(DATASET EXTRACT)
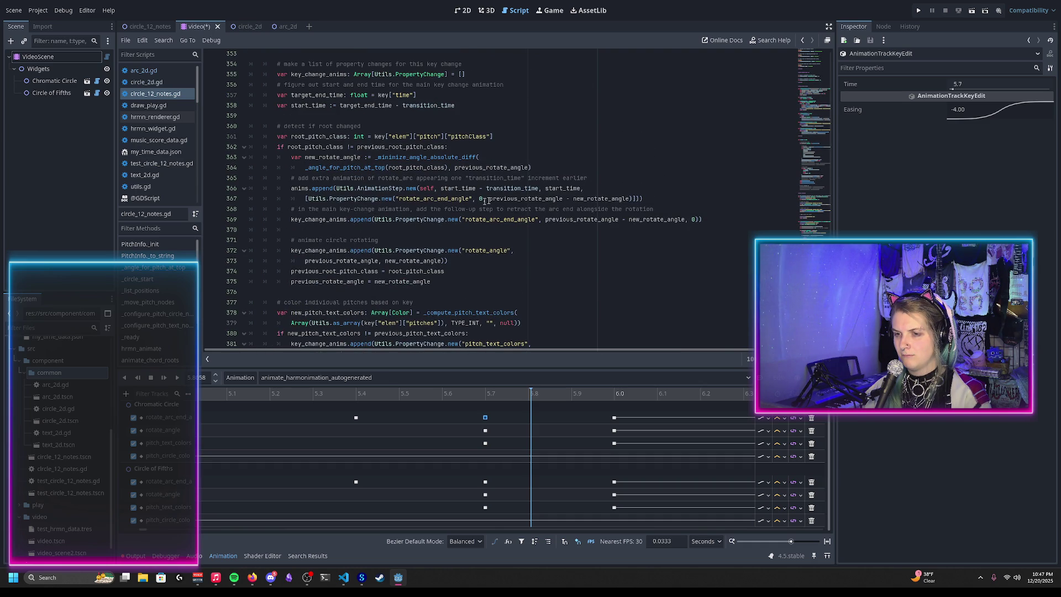
pyautogui.click(580, 188)
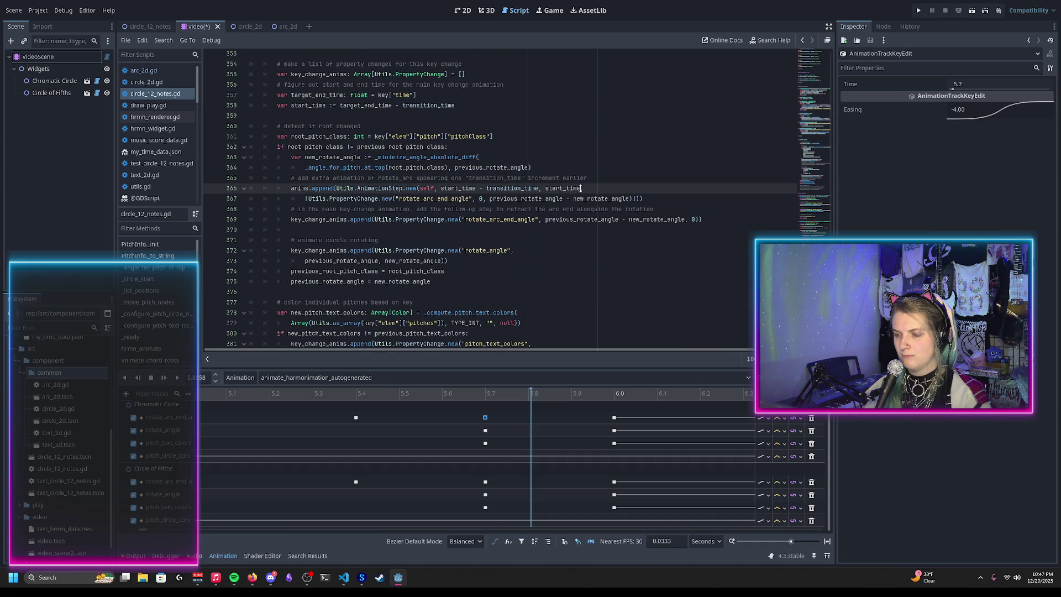
pyautogui.write('+ 0.105')
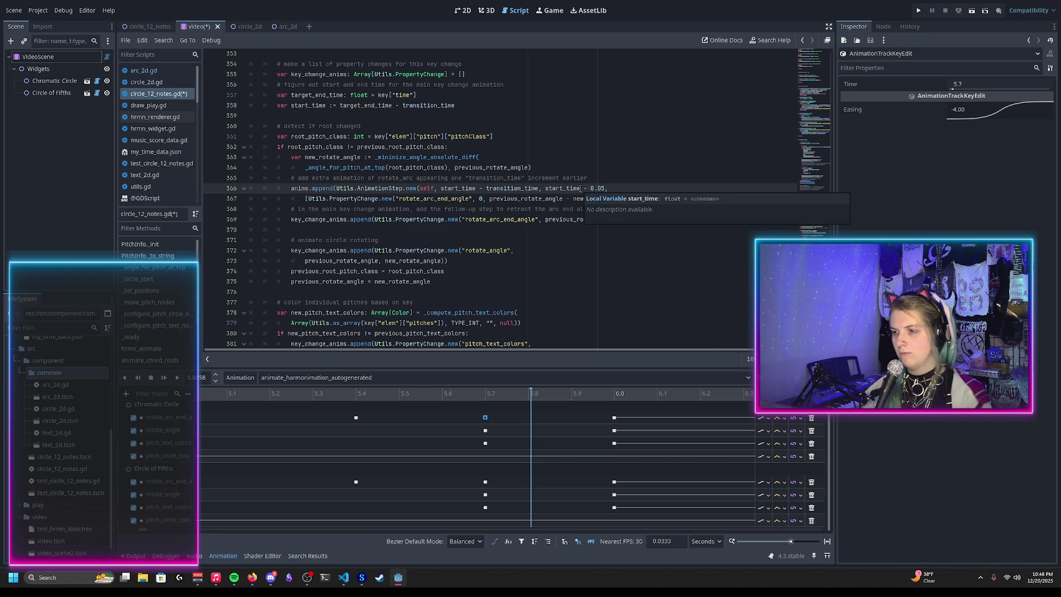
pyautogui.press('ctrl+s')
pyautogui.press('ctrl+minus')
pyautogui.press('ctrl+minus')
pyautogui.press('ctrl+minus')
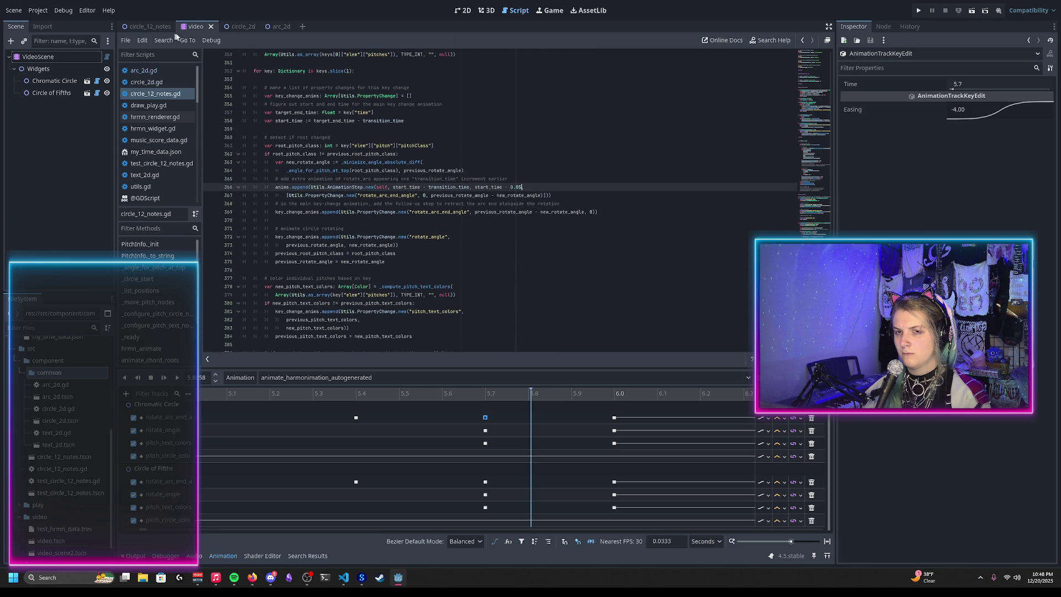
# Reload the saved scene and load animate_harmonimation_autogenerated on the VideoScene node.
pyautogui.moveTo(152, 27)
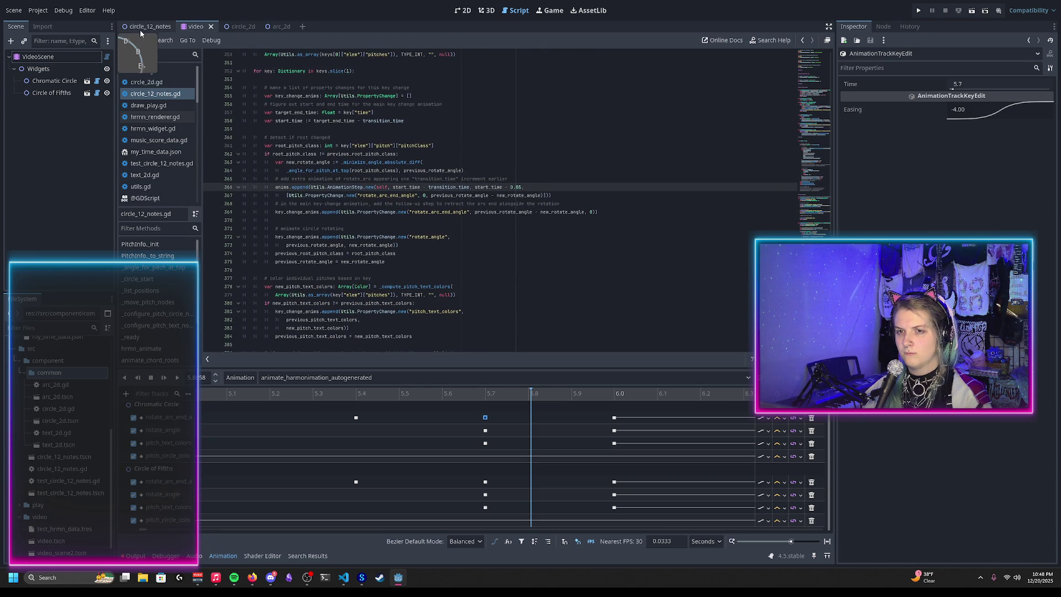
pyautogui.click(463, 10)
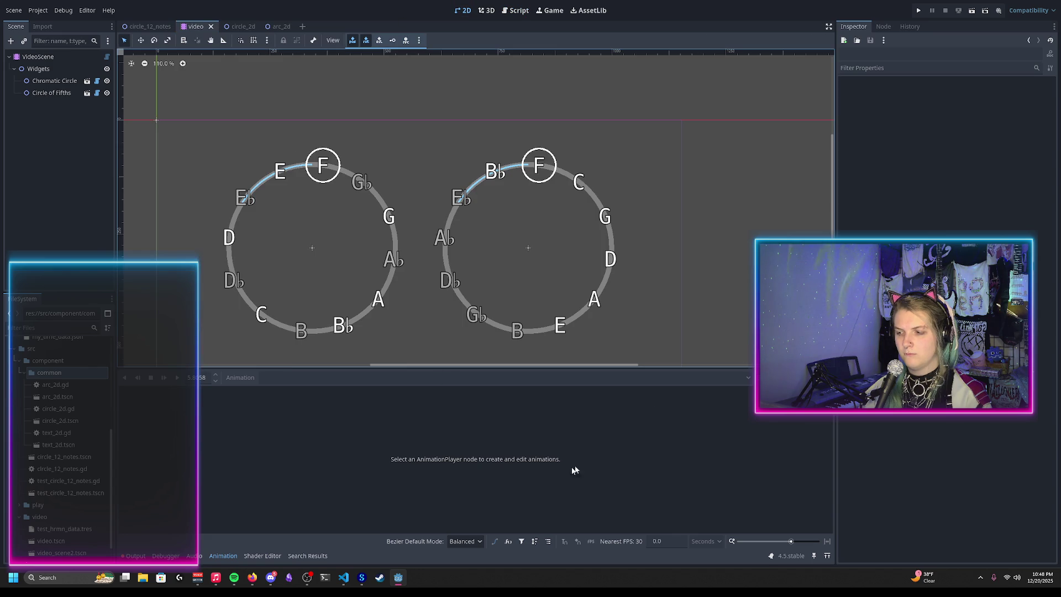
pyautogui.click(8, 10)
pyautogui.click(83, 209)
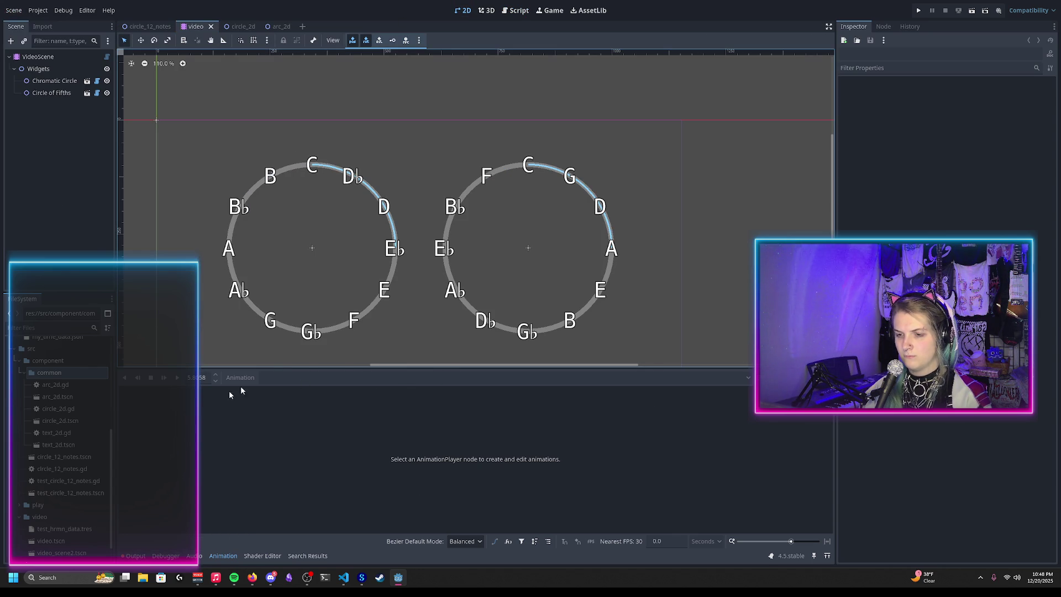
pyautogui.click(37, 57)
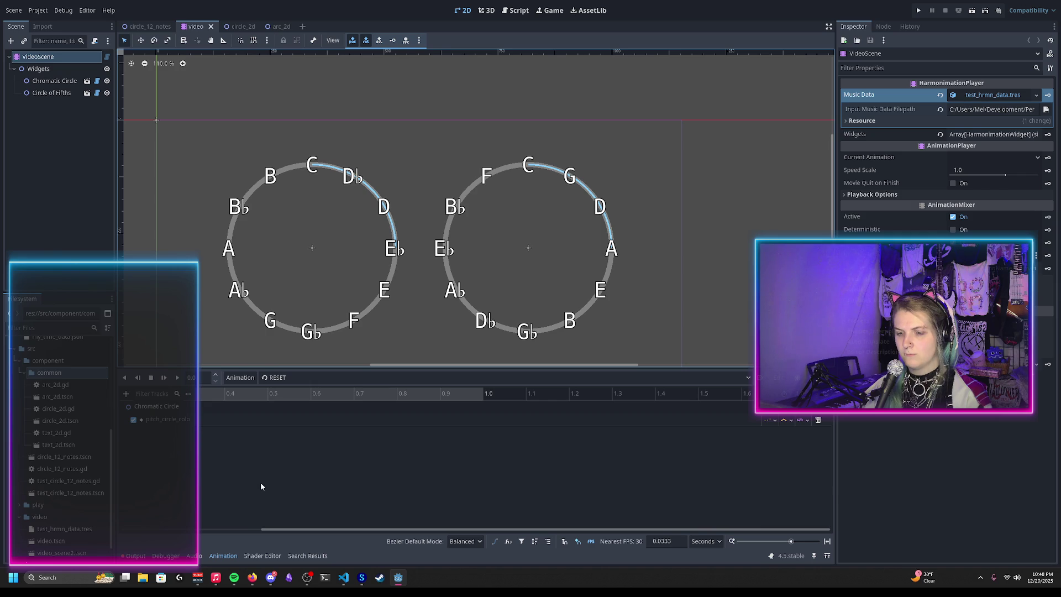
pyautogui.click(300, 377)
pyautogui.click(303, 403)
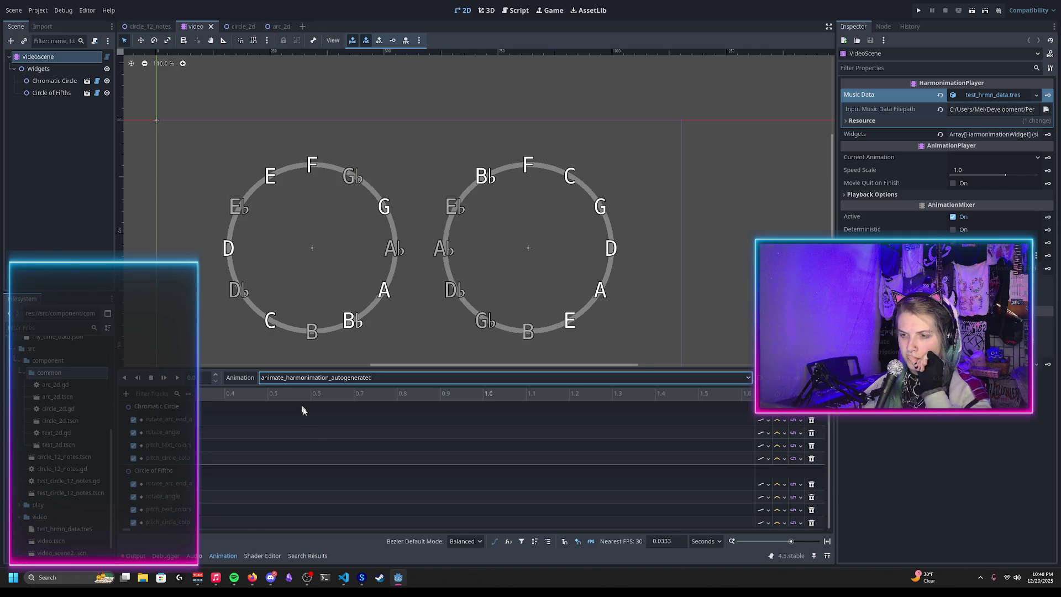
# Inspect the arc-end keys at 5.4, 5.65 and 5.7 seconds and scrub to about 5.7 s.
pyautogui.scroll(-5, 291, 469)
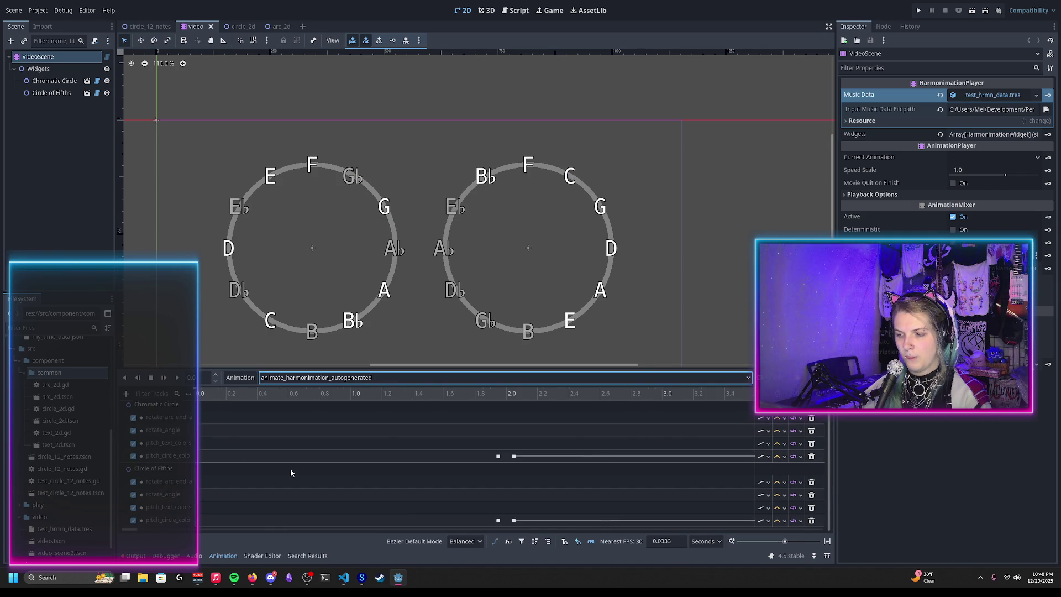
pyautogui.scroll(-3, 232, 439)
(End DATASET EXTRACT)
TASK GOAL:
Exactly the lines from the one holding "pyautogui.click(83, 209)" to the last line of the records above should be duplicated, with no pictures among them.

TASK RESPONSE:
pyautogui.click(83, 209)
pyautogui.click(37, 57)
pyautogui.click(300, 377)
pyautogui.click(303, 403)
# Inspect the arc-end keys at 5.4, 5.65 and 5.7 seconds and scrub to about 5.7 s.
pyautogui.scroll(-5, 291, 469)
pyautogui.scroll(-3, 232, 439)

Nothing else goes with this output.